In fact, Rachel is far from the only violator or violatresse of the gerund. It is rare to find the gerund receiving the respect it is due, either on air or in print. What I am asking of you, then, in requesting that you clean up your language act in regards to the gerund, might be asking you to put your finger in the dike of the pressure and onslaught that has changed so many rules of English by common misuse. That would be unfair if I thought anyone would notice and that you might therefore receive criticism for acting superior and elite. But of course no one would notice. And in fact, in asking you to leap to the defense of the gerund, I could well imagine that Haywood Hale Broun and A. J. Liebling and Roger Angell might well be moved to do the same, so your moving to join that imagined company somehow does not appear to be too much to ask.

Yours in respect for both sports and language,

Budd Shenkin

It pains me to report that I have had no response.

The world goes on, language changes, problems are solved by some of the language adjustments, as when “they” is substituted for “him” or “her” or “him or her” following a singular “someone,” for instance – this change is grammatically incorrect but serves a greater purpose of gender equality. Alas, sadly, I'm afraid that the increasing tide of disrespect for the gerund serves no greater purpose, and even when I turn to that bastion of fine writing, the sports section, my poor foible can find no relief, no dawning of recognition, no inkling of correction and improvement, no sense of impending justice.

In time, all language simplifies, inflections disappear. Students of Latin realize how lucky we English speakers are that we don't have to match so many cases and declensions and conjugations as the ancient fellows (and gals) did. It's hard to think that anything significant has been lost.

But however small the case of the gerund may be, let it be known, there are those of us who love it, and will mourn its passing.

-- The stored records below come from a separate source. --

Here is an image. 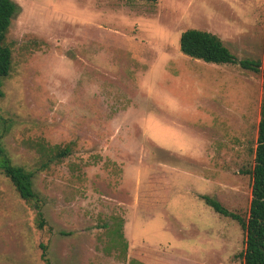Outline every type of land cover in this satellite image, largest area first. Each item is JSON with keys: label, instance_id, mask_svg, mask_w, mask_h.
<instances>
[{"label": "rangeland", "instance_id": "1", "mask_svg": "<svg viewBox=\"0 0 264 264\" xmlns=\"http://www.w3.org/2000/svg\"><path fill=\"white\" fill-rule=\"evenodd\" d=\"M13 1L0 134L13 164L34 173L45 225L0 170V264H244V230L201 196L249 217L264 0ZM189 29L261 71L184 55ZM165 173L170 202L147 208L142 184Z\"/></svg>", "mask_w": 264, "mask_h": 264}, {"label": "trees", "instance_id": "2", "mask_svg": "<svg viewBox=\"0 0 264 264\" xmlns=\"http://www.w3.org/2000/svg\"><path fill=\"white\" fill-rule=\"evenodd\" d=\"M134 1V0H128ZM156 3L158 0H139ZM21 12V7L13 0H0V102L5 97L3 90L5 80L13 68V51L7 46L6 38L12 20ZM181 52L196 60L216 65H239L245 70L261 71V61L239 60L225 46L223 41L210 32L189 29L180 38ZM264 77V70H263ZM260 122L255 149L254 168L250 172L253 178L252 200L248 219L229 211L220 201L207 196L201 199L214 211L237 221L245 232L244 264H264V88L261 102ZM0 134V170L10 180L20 198L32 205L38 215V226L45 225L39 195L33 186L34 173L13 164L12 159L2 145ZM69 155V148L58 151L53 160H61ZM44 250L46 248L43 246ZM44 251L43 257H46Z\"/></svg>", "mask_w": 264, "mask_h": 264}, {"label": "crops", "instance_id": "3", "mask_svg": "<svg viewBox=\"0 0 264 264\" xmlns=\"http://www.w3.org/2000/svg\"><path fill=\"white\" fill-rule=\"evenodd\" d=\"M169 62H174V59L170 58ZM167 67L168 66L166 65L165 68H167ZM171 68H172V66H171ZM170 71L172 73V70H170ZM198 109H200V106H198L197 109H194L195 112H197ZM130 110H128V111H130ZM128 111L125 112V114H127ZM121 121H123V120L121 119ZM118 125L124 126L123 122H118ZM147 137L151 141H153V143H155L157 145V147L159 148V150H161L163 153H172V154L183 153V154H185L184 151H177L175 149H170V148H167L165 146L164 147L159 146L149 135H147ZM203 143L206 144V147H204L201 151L204 152L207 155V157H209V158L212 157V154L214 153V150L212 148V145H213L212 137H209V139H208V137H206L205 140L203 141ZM193 156H195V155H193ZM163 180L165 182H162V181L156 182L155 175L151 174L149 179H148V182L146 184H142L140 193L143 195H148L152 198V200H154L153 204L147 206V208L155 207L158 204L168 205V203L170 202L172 187H171V180H170L168 173H165ZM167 182L170 184L169 188L166 186ZM137 194H139V193H137ZM167 196H168L167 200H163V201L161 200L162 198H165ZM136 207H140V205L138 203H133L129 206L128 216L132 217V212L135 210Z\"/></svg>", "mask_w": 264, "mask_h": 264}]
</instances>
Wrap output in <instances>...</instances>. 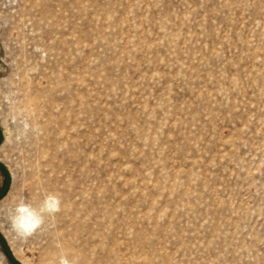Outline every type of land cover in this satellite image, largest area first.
<instances>
[{"label":"rangeland","instance_id":"1","mask_svg":"<svg viewBox=\"0 0 264 264\" xmlns=\"http://www.w3.org/2000/svg\"><path fill=\"white\" fill-rule=\"evenodd\" d=\"M0 129L20 264H264V0H0Z\"/></svg>","mask_w":264,"mask_h":264},{"label":"clouds","instance_id":"2","mask_svg":"<svg viewBox=\"0 0 264 264\" xmlns=\"http://www.w3.org/2000/svg\"><path fill=\"white\" fill-rule=\"evenodd\" d=\"M52 198L59 202V196L52 194ZM42 213L35 209L31 204L20 201L16 204L15 214L12 217L13 228L22 235H27V228H32L42 223ZM64 264H71L70 261L65 260Z\"/></svg>","mask_w":264,"mask_h":264},{"label":"water","instance_id":"3","mask_svg":"<svg viewBox=\"0 0 264 264\" xmlns=\"http://www.w3.org/2000/svg\"><path fill=\"white\" fill-rule=\"evenodd\" d=\"M2 141H3V132L0 129V144H1ZM0 169L4 172L5 177H6L5 186H4L3 190L0 192V199H1L7 194L8 190H9V187H10V184H11V177H10V174H9L7 168L5 167V165H3L1 162H0ZM0 245H1L5 255L7 256V258L13 264H20L18 262V260L14 257V255L12 254L11 250L8 247L7 242L5 241V239L3 238L1 233H0Z\"/></svg>","mask_w":264,"mask_h":264},{"label":"bare ground","instance_id":"4","mask_svg":"<svg viewBox=\"0 0 264 264\" xmlns=\"http://www.w3.org/2000/svg\"><path fill=\"white\" fill-rule=\"evenodd\" d=\"M52 203H53V202H52ZM50 207H56V206L50 204ZM37 226H38V225H37ZM37 226H33L32 228H27V229H26V232H27L28 234H30L32 231H34V230L37 228Z\"/></svg>","mask_w":264,"mask_h":264}]
</instances>
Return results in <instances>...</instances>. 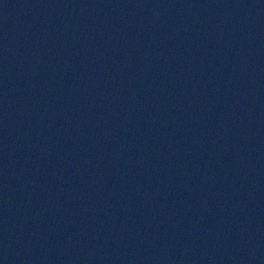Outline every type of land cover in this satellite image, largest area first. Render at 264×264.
I'll return each instance as SVG.
<instances>
[{
  "label": "water",
  "instance_id": "obj_1",
  "mask_svg": "<svg viewBox=\"0 0 264 264\" xmlns=\"http://www.w3.org/2000/svg\"><path fill=\"white\" fill-rule=\"evenodd\" d=\"M0 158L115 264H264V0H0Z\"/></svg>",
  "mask_w": 264,
  "mask_h": 264
}]
</instances>
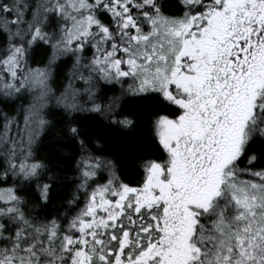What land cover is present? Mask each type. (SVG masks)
Returning a JSON list of instances; mask_svg holds the SVG:
<instances>
[{
	"label": "snow or ice",
	"instance_id": "1",
	"mask_svg": "<svg viewBox=\"0 0 264 264\" xmlns=\"http://www.w3.org/2000/svg\"><path fill=\"white\" fill-rule=\"evenodd\" d=\"M0 264H264V0H0Z\"/></svg>",
	"mask_w": 264,
	"mask_h": 264
}]
</instances>
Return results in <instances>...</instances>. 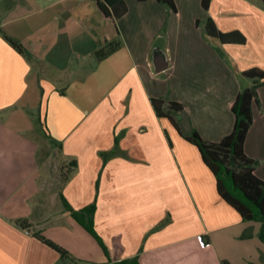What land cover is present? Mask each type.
Wrapping results in <instances>:
<instances>
[{
	"label": "crops",
	"instance_id": "obj_1",
	"mask_svg": "<svg viewBox=\"0 0 264 264\" xmlns=\"http://www.w3.org/2000/svg\"><path fill=\"white\" fill-rule=\"evenodd\" d=\"M200 1L172 0V9L123 0L125 11L111 18L96 0H0V264L133 256L138 264H264L260 224L217 195L213 175L182 136L193 129L216 142L231 131L229 104L252 80L242 70L264 71V2ZM206 18L243 41L207 35ZM110 40L117 47L97 58ZM256 93L242 149L264 183V82ZM151 97L181 103L169 112L181 134L155 114ZM53 151L74 166L42 199L41 170ZM58 194L75 211L93 204V229L108 257Z\"/></svg>",
	"mask_w": 264,
	"mask_h": 264
},
{
	"label": "trees",
	"instance_id": "obj_2",
	"mask_svg": "<svg viewBox=\"0 0 264 264\" xmlns=\"http://www.w3.org/2000/svg\"><path fill=\"white\" fill-rule=\"evenodd\" d=\"M158 1L173 9L172 0ZM200 2L205 7L208 0H201ZM96 3L99 9L111 18H116L125 11L123 0H96ZM203 28L207 35L215 36L221 41H243V36L237 32L219 31L210 18L204 20ZM2 35L18 51L22 50L19 42L5 34ZM117 45L116 40L107 41L95 50L94 54L97 58L103 57L115 49ZM242 73L252 80L250 86L241 88L236 92L229 104V108L233 113L231 131L216 142L203 140L193 129H190L186 134H182V136L196 147L202 163L213 175L217 195L237 212L241 219L258 222L260 225L257 236L264 242V183L254 175V161L247 157L242 149L243 139L252 118L251 103H258L256 88L264 82V71L256 67H249L242 70ZM150 103L155 114L158 116L166 115L172 126L180 133L169 112L181 109V103L159 97H151ZM69 165L74 166V161H70ZM58 197L63 208L69 212L70 217L93 237L103 254L108 257L103 242L93 229L91 217L93 204L75 211L68 205L62 195L58 194ZM17 224L25 226L23 221H17ZM33 236L55 250L60 257L68 256L65 249L45 238L39 231L33 232ZM102 264H138V262L137 258L133 256L107 260ZM219 264L230 263L222 259Z\"/></svg>",
	"mask_w": 264,
	"mask_h": 264
},
{
	"label": "rangeland",
	"instance_id": "obj_3",
	"mask_svg": "<svg viewBox=\"0 0 264 264\" xmlns=\"http://www.w3.org/2000/svg\"><path fill=\"white\" fill-rule=\"evenodd\" d=\"M68 169L69 165L60 163L54 151L48 156L40 176L42 199H50L51 196H54Z\"/></svg>",
	"mask_w": 264,
	"mask_h": 264
},
{
	"label": "water",
	"instance_id": "obj_4",
	"mask_svg": "<svg viewBox=\"0 0 264 264\" xmlns=\"http://www.w3.org/2000/svg\"><path fill=\"white\" fill-rule=\"evenodd\" d=\"M165 66V62L164 63H162V64H154V70L156 71V70H159V69H161L162 67H164Z\"/></svg>",
	"mask_w": 264,
	"mask_h": 264
},
{
	"label": "built area",
	"instance_id": "obj_5",
	"mask_svg": "<svg viewBox=\"0 0 264 264\" xmlns=\"http://www.w3.org/2000/svg\"><path fill=\"white\" fill-rule=\"evenodd\" d=\"M200 243H201V245H205L206 243L205 242H203L202 240L200 241Z\"/></svg>",
	"mask_w": 264,
	"mask_h": 264
}]
</instances>
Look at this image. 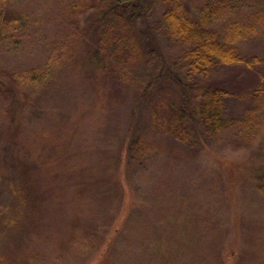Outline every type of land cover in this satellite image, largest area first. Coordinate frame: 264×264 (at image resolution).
<instances>
[{
    "label": "rangeland",
    "instance_id": "1",
    "mask_svg": "<svg viewBox=\"0 0 264 264\" xmlns=\"http://www.w3.org/2000/svg\"><path fill=\"white\" fill-rule=\"evenodd\" d=\"M183 3L195 21L220 7L211 29L259 59L214 73L236 125L209 144L194 129V148L164 128L177 91L168 73L140 77L141 62L119 79L111 58L93 68L89 28L104 0H0V210L17 194L37 200L12 183L24 170L42 186L55 178L34 204L40 223L0 236L11 264H264V1ZM155 36L164 69L177 71L183 47ZM131 133L147 148L121 163Z\"/></svg>",
    "mask_w": 264,
    "mask_h": 264
},
{
    "label": "trees",
    "instance_id": "2",
    "mask_svg": "<svg viewBox=\"0 0 264 264\" xmlns=\"http://www.w3.org/2000/svg\"><path fill=\"white\" fill-rule=\"evenodd\" d=\"M104 2L106 5L100 7L104 11L96 10L92 15V26L89 28L90 33L95 34L96 41L89 49L87 57L97 64L93 66L96 71H103L108 65L105 58L107 61L111 58L114 62V74H120L119 79H127L133 65L141 62L146 71L140 77L149 73L151 79H155L160 77L161 73L162 75L168 73L177 91L176 99L168 107L164 128L170 137L181 144L196 147L194 129L200 128L203 140L198 133L199 138L209 144L221 139L224 132L236 125L235 120L226 119L224 116L226 101L232 93L221 81L213 80L214 73L231 66L252 69L259 59L246 57L235 46L220 41L218 34L211 29L209 21L213 12H221L220 7H210L205 21L200 19L195 21L185 10L183 0H104ZM153 11L160 14L152 24L141 29L140 24L146 25ZM255 23L264 26V13ZM155 34L160 35L168 43L183 47L181 55L175 61L177 71L164 69ZM102 49L103 51H100ZM154 68L156 73L155 71L151 73ZM257 95H263V92L258 89L255 97ZM21 99L20 95L15 96L14 114H17ZM122 148L124 150L119 154L120 162L122 163L124 158L131 162L146 150V139L135 138L131 133L123 140ZM34 174V171L24 170L19 182H12L16 188L21 186L22 194L26 195L27 199L32 197L31 189L33 193L37 191V200L35 199L29 207L21 203V197L17 194L0 210V236L6 229L10 232L18 230L10 225L20 220L29 223L30 229L40 223H37V207L34 204L41 200L42 195L46 193L44 191H52L55 188V178L51 177L48 179L49 182L42 186L38 176L36 184ZM108 178L111 179L107 176L103 181L107 182ZM101 251H104V248ZM0 264L11 263L0 253Z\"/></svg>",
    "mask_w": 264,
    "mask_h": 264
}]
</instances>
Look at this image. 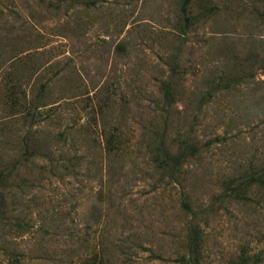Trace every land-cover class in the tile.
Wrapping results in <instances>:
<instances>
[{"label": "rangeland", "instance_id": "rangeland-1", "mask_svg": "<svg viewBox=\"0 0 264 264\" xmlns=\"http://www.w3.org/2000/svg\"><path fill=\"white\" fill-rule=\"evenodd\" d=\"M180 4L0 0V264H264V0Z\"/></svg>", "mask_w": 264, "mask_h": 264}, {"label": "trees", "instance_id": "trees-1", "mask_svg": "<svg viewBox=\"0 0 264 264\" xmlns=\"http://www.w3.org/2000/svg\"><path fill=\"white\" fill-rule=\"evenodd\" d=\"M189 2H190V0H181V4H180V10H181L185 20L188 17L187 16V10H188ZM162 88H163V96L165 98H169L171 95L169 85L166 83H162ZM195 150H196V147H194V146L191 147L189 154H192L193 151H195ZM163 162L165 163L164 165L166 166V168L169 169L167 157L163 158ZM183 206L185 208H188L186 203H183ZM198 245H199L198 235L196 234V231L194 229H191V232L189 234H187V236H186V247H187L188 259H190V260H196L197 259Z\"/></svg>", "mask_w": 264, "mask_h": 264}]
</instances>
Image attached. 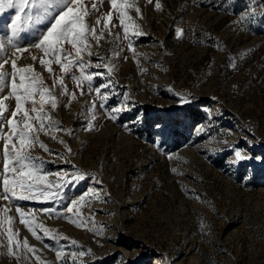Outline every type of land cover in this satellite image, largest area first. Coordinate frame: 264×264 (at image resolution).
Listing matches in <instances>:
<instances>
[{
	"label": "rangeland",
	"instance_id": "rangeland-1",
	"mask_svg": "<svg viewBox=\"0 0 264 264\" xmlns=\"http://www.w3.org/2000/svg\"><path fill=\"white\" fill-rule=\"evenodd\" d=\"M92 2L101 17L98 34L102 17L111 12L112 18L99 43L89 41L93 55L82 54L91 62L83 74L93 75L106 101L87 81L72 79L81 75L78 67L65 75L54 62L52 74L40 65V58L54 59L31 47L48 21L20 35L29 51L17 54L18 66L33 65L58 98L55 109L44 106L55 126L38 134L50 152L39 144L28 149L42 166L38 175L47 177L37 188L63 186L54 201L0 198V209H9L0 211V264H264V0H127L134 5L124 9L130 39L111 0H84L88 9ZM15 12L0 14V36L10 35L6 25ZM88 22L95 25L93 17ZM133 25L143 34L134 35ZM4 58L11 51L0 63ZM54 77H63L66 95L59 80L52 88ZM5 105L9 116L14 97ZM114 107L121 111L111 119ZM3 130L9 131L6 123ZM234 150L261 159L233 163ZM79 173L85 179H75ZM81 195L85 201L68 213ZM17 206L41 239L20 223ZM9 229L21 243L19 249L13 243V254ZM24 239L37 251H26ZM59 249L64 254L57 258ZM80 251L86 254L71 255Z\"/></svg>",
	"mask_w": 264,
	"mask_h": 264
},
{
	"label": "snow or ice",
	"instance_id": "snow-or-ice-1",
	"mask_svg": "<svg viewBox=\"0 0 264 264\" xmlns=\"http://www.w3.org/2000/svg\"><path fill=\"white\" fill-rule=\"evenodd\" d=\"M103 0H101V3ZM151 3V0H149ZM112 7L119 9V21L124 30V38H129V28L126 23L130 18L126 11L129 5L127 0L118 4L117 0H111ZM161 5L156 4V8L160 9ZM8 9H15V15L11 18V21L6 27L10 29V35L6 37L0 36V57L7 56V53L11 51L12 58H4L0 63V94L5 92L6 88H10L8 95H3L0 98V139L4 140L3 144V195L4 200H36L43 197L45 200H56L60 197L59 188L63 185H52L50 182L46 184L43 189H38L37 185L45 183L47 177L44 175H38L42 171V166L36 163L37 158L30 155L28 149L39 144L46 152H50L46 145L39 141L38 134L40 132H46L47 129L54 127L52 117L45 111V104L51 105L52 109H55L58 105V98L55 96L49 87L44 84L43 78L40 73L36 72L33 65L18 66L19 56L17 54H23L29 51L28 47L21 46L19 43L20 35L22 32H27L32 27L33 22L37 24H43L48 21L46 30L41 31L38 35V42L31 45L36 49L42 50L44 57H53V60L46 58H40V65L44 66L49 74L53 73L51 67L52 62L59 65L60 70L65 75L68 74L72 66H76L80 69L81 75H73L72 79L76 81L78 85L83 81H87L88 87L94 90L98 95L102 96L103 100H107L108 96L101 90V86L94 87L93 75H84V70L91 67V62H85L83 59L84 53H87L89 57L93 55L92 46L89 43L90 40H95L97 44L100 38L103 37V29H108L111 23L112 13L105 14L102 18L105 23L103 28L97 32V27L101 24V17H95V12L99 11L97 3L92 2L91 9H88L84 3V0H0V14H3ZM25 9H28L27 15L23 16ZM35 10V11H34ZM136 12L139 13V7H136ZM93 17L95 19V25H91L88 22V18ZM248 19L247 15L242 17ZM115 27V25H112ZM136 28L134 35L139 36L143 33L139 31L138 26L133 25ZM110 35H113L109 31ZM119 37V34H115ZM67 43L71 46V49H66L64 44ZM131 42L129 48H131ZM73 53L75 55H73ZM126 58V57H125ZM33 62L37 60V56H31ZM103 57L99 60L102 62ZM10 63L11 71L5 70V65ZM99 67V64L97 65ZM109 74L111 67L108 69ZM100 75V73H97ZM57 80H59V86L61 88V95L67 94V88L64 85L63 77H54L52 88L57 86ZM111 81L102 85L103 89H108L112 86ZM83 94V93H82ZM73 96L75 93L72 94ZM9 96L14 97L15 106L14 110L10 111L9 116H5L8 111L5 100L9 99ZM38 97V99H37ZM26 105H28L26 107ZM93 107L95 105L93 104ZM121 111L120 108L114 107L109 110V116L111 119H116ZM18 114H22V126L17 122L16 117ZM35 114V115H32ZM94 118V117H93ZM38 122V127L33 123ZM8 125L9 131L7 133L3 130V124ZM88 130H92L93 125L91 123L87 126ZM47 134V133H46ZM18 141V145L16 142ZM63 143V141H61ZM70 151V149H69ZM51 154V153H50ZM59 156V154H56ZM235 160L233 163L252 158L261 159L260 157H248L240 150H234ZM63 159V157H60ZM56 175L59 176V173ZM75 179L83 180L85 175L79 173ZM65 183L67 181L65 180ZM53 187L56 191H51ZM85 195H81L78 200H73L71 205L66 208L68 213H72L73 209L82 201H85ZM90 206V201L88 202ZM4 213H7L9 209H0ZM44 213L51 214L54 209H43ZM16 212L20 215V223L24 224L32 235L36 239H41L34 226L28 219L25 218V213L17 206ZM5 219L11 223L12 218L5 216ZM2 222V221H0ZM76 223V221H72ZM79 226V225H77ZM45 236H51L52 239H57L54 234L50 233V230L44 229ZM18 233H13L9 229L7 241H8V253L13 254L12 245L15 242L17 249L21 247V243L14 241V237ZM75 244V241H72ZM22 247L28 252H36L37 250L29 245L27 239L22 242ZM90 252V250H89ZM64 254L63 249L56 251L57 258H60ZM84 251L72 252L73 257L84 256ZM40 258L37 257V260Z\"/></svg>",
	"mask_w": 264,
	"mask_h": 264
}]
</instances>
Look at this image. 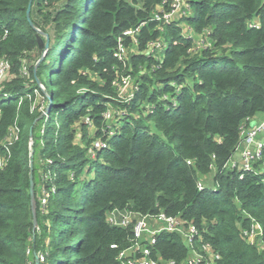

(Not to put too fine a point on it, but “passing” is a gerund, and proper respect is given to it by utilization of the possessive “its.”)

Budd Shenkin

1 comment:

  1. Thanks for jumpstarting an old memory. I used to get excited when my sexy high school English teacher would say, "Gerundial phrase." Something about the way her lipstick shimmered as the words rolled of her tongue. Ahh...those were the days.